[[ EXERCISE INPUTS open ]]
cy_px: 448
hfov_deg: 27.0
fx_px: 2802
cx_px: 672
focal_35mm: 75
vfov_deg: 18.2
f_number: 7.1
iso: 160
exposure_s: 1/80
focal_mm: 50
[[ EXERCISE INPUTS closed ]]
[[ EXERCISE INPUTS open ]]
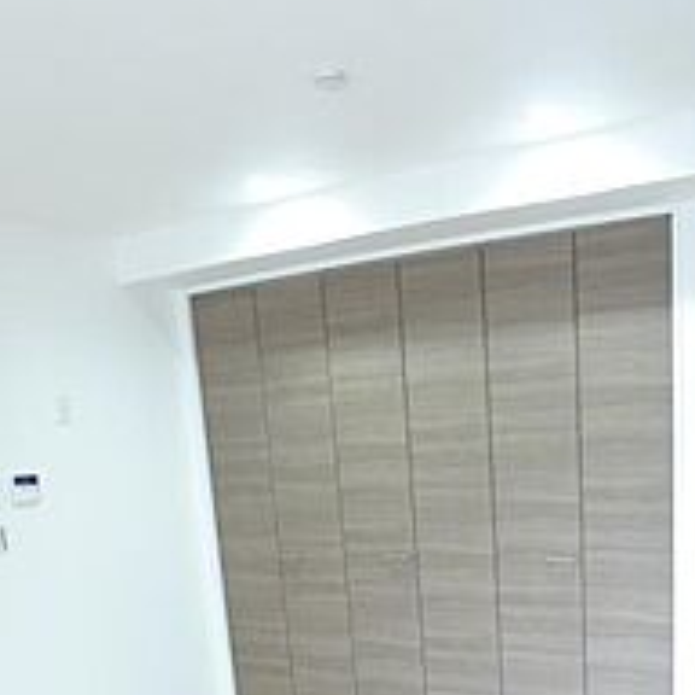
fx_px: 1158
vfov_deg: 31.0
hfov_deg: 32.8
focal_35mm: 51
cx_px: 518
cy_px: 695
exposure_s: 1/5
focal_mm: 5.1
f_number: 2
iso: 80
[[ EXERCISE INPUTS closed ]]
[[ EXERCISE INPUTS open ]]
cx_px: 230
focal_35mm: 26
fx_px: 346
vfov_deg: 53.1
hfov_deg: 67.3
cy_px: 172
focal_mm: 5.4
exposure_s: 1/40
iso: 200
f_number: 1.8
[[ EXERCISE INPUTS closed ]]
WORK ITEM.
Find "focal_35mm: 26" in the entries above and copy that whole line exactly, then each line after it through the line that contains "f_number: 1.8".

WRITTEN RESPONSE.
focal_35mm: 26
fx_px: 346
vfov_deg: 53.1
hfov_deg: 67.3
cy_px: 172
focal_mm: 5.4
exposure_s: 1/40
iso: 200
f_number: 1.8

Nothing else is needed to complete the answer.